Menu
Amazon Comprehend
Developer Guide

Guidelines and Limits

Keep in mind the following information when using Amazon Comprehend.

Supported Regions

For a list of AWS Regions where Amazon Comprehend is availabe, see AWS Regions and Endpoints in the Amazon Web Services General Reference.

Throttling

For information about throttling for Amazon Comprehend and to request a limit increase, see Amazon Comprehend Limits in the Amazon Web Services General Reference.

You may be able to avoid throttling by using the batch operations instead of the single transaction operations. For more information, see Multiple Document Operations.

Overall Limits

All operations except asynchronous operations and topic modeling operations have the following limits:

Description Limit
Character encoding UTF-8
Document size (UTF-8 characters) 5,000 bytes

Amazon Comprehend may store your content to continuously improve the quality of its analysis models. See the Amazon Comprehend FAQ to learn more. To request that we delete content that may have been stored by Amazon Comprehend, open a case with AWS Support.

Multiple Document Operations

The BatchDetectDominantLanguage, BatchDetectEntities, BatchDetectKeyPhrases, and BatchDetectSentiment operations have the following limits:

Description Limit
Documents per request 25

If you plan to send more than 20 requests per second, you should consider using the batch operations. Batch operations enable you to send more documents in each request which may result in higher throughput. For example, when you use the DetectDominantLanguage operation, you can send up to 20 documents per second. However, if you use the BatchRequestDominantLanguage operation, you can send up to 250 documents per second, but processing speed may be lower. For more information about throttling limits see Amazon Comprehend Limits in the Amazon Web Services General Reference. For more information about using the multiple document APIs, see Multiple Document Synchronous Processing.

Asynchronous Operations

Asynchronous batches started with the StartDominantLanguageDetectionJob, StartEntitiesDetectionJob, StartKeyPhrasesDetectionJob, and StartSentimentDetectionJob have the following limits:

Description Limit
Maximum size (UTF-8 characters) for one document, entity and key phrase detection 100 KB
Maximum size (UTF-8 characters) for one document, language detection 1 MB
Maximum size (UTF-8 characters) for one document, sentiment detection 5 KB
Total size of all files in batch 5 Gb
Maximum number of files, one document per file 1,000,000
Maximum number of lines, one document per line 1,000,000

You should use the asynchronous operations:

  • To analyze more than 25 documents at a time

  • To analyze documents larger than 5,000 bytes for keywords and entities

For more information, see Asynchronous Batch Processing.

Language Detection

The BatchDetectDominantLanguage, DetectDominantLanguage operations and asynchronous jobs started with the StartDominantLanguageDetectionJob operation have the following limitations:

  • They don't support phonetic language detection.

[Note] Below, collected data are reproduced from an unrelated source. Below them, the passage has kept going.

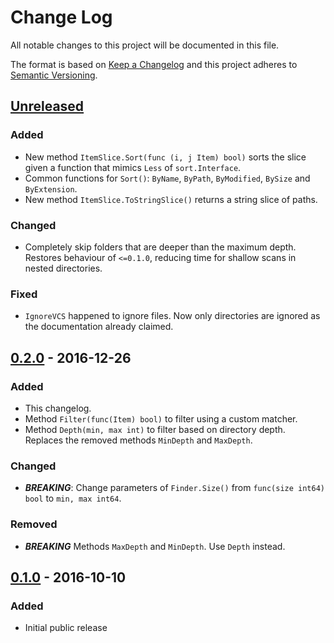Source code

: Change Log
==========

All notable changes to this project will be documented in this file.

The format is based on [Keep a Changelog](http://keepachangelog.com/) 
and this project adheres to [Semantic Versioning](http://semver.org/).


[Unreleased]
------------

### Added

- New method `ItemSlice.Sort(func (i, j Item) bool)` sorts the slice given a function that mimics `Less` of `sort.Interface`.
- Common functions for `Sort()`: `ByName`, `ByPath`, `ByModified`, `BySize` and `ByExtension`.
- New method `ItemSlice.ToStringSlice()` returns a string slice of paths.


### Changed

- Completely skip folders that are deeper than the maximum depth. Restores
  behaviour of `<=0.1.0`, reducing time for shallow scans in nested directories.


### Fixed

- `IgnoreVCS` happened to ignore files. Now only directories are ignored as the
  documentation already claimed.


[0.2.0] - 2016-12-26
--------------------

### Added

- This changelog.
- Method `Filter(func(Item) bool)` to filter using a custom matcher.
- Method `Depth(min, max int)` to filter based on directory depth.
  Replaces the removed methods `MinDepth` and `MaxDepth`.


### Changed

- ***BREAKING***: Change parameters of `Finder.Size()` from `func(size int64) bool` to `min, max int64`.


### Removed

- ***BREAKING*** Methods `MaxDepth` and `MinDepth`. Use `Depth` instead.


[0.1.0] - 2016-10-10
--------------------

### Added

- Initial public release


[Unreleased]: https://github.com/nochso/finder/compare/0.2.0...HEAD
[0.2.0]: https://github.com/nochso/finder/compare/0.1.0...0.2.0
[0.1.0]: https://github.com/nochso/finder/compare/a71aecf5b715e482a6b29121a271936f92aeea51...0.1.0
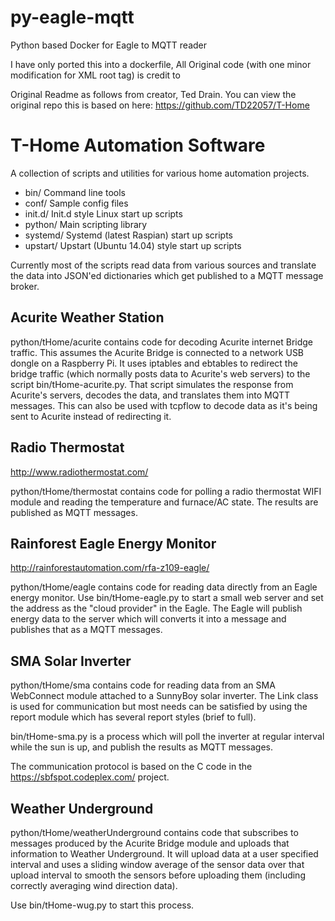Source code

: # py-eagle-mqtt
Python based Docker for Eagle to MQTT reader

I have only ported this into a dockerfile, All Original code (with one minor modification for XML root tag) is credit to 


Original Readme as follows from creator, Ted Drain.  You can view the original repo this is based on here: https://github.com/TD22057/T-Home

T-Home Automation Software
==========================

A collection of scripts and utilities for various home automation projects.

- bin/  Command line tools
- conf/ Sample config files
- init.d/   Init.d style Linux start up scripts
- python/  Main scripting library
- systemd/  Systemd (latest Raspian) start up scripts
- upstart/  Upstart (Ubuntu 14.04) style start up scripts

Currently most of the scripts read data from various sources and
translate the data into JSON'ed dictionaries which get published to a
MQTT message broker.  


Acurite Weather Station
-----------------------

python/tHome/acurite contains code for decoding Acurite internet
Bridge traffic.  This assumes the Acurite Bridge is connected to a
network USB dongle on a Raspberry Pi.  It uses iptables and ebtables
to redirect the bridge traffic (which normally posts data to Acurite's
web servers) to the script bin/tHome-acurite.py.  That script
simulates the response from Acurite's servers, decodes the data, and
translates them into MQTT messages.  This can also be used with
tcpflow to decode data as it's being sent to Acurite instead of
redirecting it.

Radio Thermostat
----------------

http://www.radiothermostat.com/

python/tHome/thermostat contains code for polling a radio thermostat
WIFI module and reading the temperature and furnace/AC state.  The
results are published as MQTT messages.


Rainforest Eagle Energy Monitor
-------------------------------

http://rainforestautomation.com/rfa-z109-eagle/

python/tHome/eagle contains code for reading data directly from an
Eagle energy monitor.  Use bin/tHome-eagle.py to start a small web
server and set the address as the "cloud provider" in the Eagle.  The
Eagle will publish energy data to the server which will converts it
into a message and publishes that as a MQTT messages.


SMA Solar Inverter
------------------

python/tHome/sma contains code for reading data from an SMA WebConnect
module attached to a SunnyBoy solar inverter.  The Link class is used
for communication but most needs can be satisfied by using the report
module which has several report styles (brief to full).

bin/tHome-sma.py is a process which will poll the inverter at regular
interval while the sun is up, and publish the results as MQTT messages.

The communication protocol is based on the C code in the
https://sbfspot.codeplex.com/ project.


Weather Underground
-------------------

python/tHome/weatherUnderground contains code that subscribes to
messages produced by the Acurite Bridge module and uploads that
information to Weather Underground.  It will upload data at a user
specified interval and uses a sliding window average of the sensor
data over that upload interval to smooth the sensors before uploading
them (including correctly averaging wind direction data).

Use bin/tHome-wug.py to start this process.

For example, they will not detect "arigato" as Japanese nor "nihao" as Chinese.

  • They may have trouble distinguishing close language pairs, such as Indonesian and Malay; or Bosnian, Croatian, and Serbian.

  • For best results the input text should be at least 20 characters long.

Topic Modeling

Topic detection jobs created with the StartTopicsDetectionJob operation have the following limits:

Description Limit
Character encoding UTF-8
Maximum number of topics to return 100
Total size of all files in request 5 Gb
Maximum file size for one file, one document per file 100 Mb
Maximum number of files, one document per file 1,000,000
Maximum number of lines, one document per line 1,000,000

For best results, you should include at least 1,000 input documents.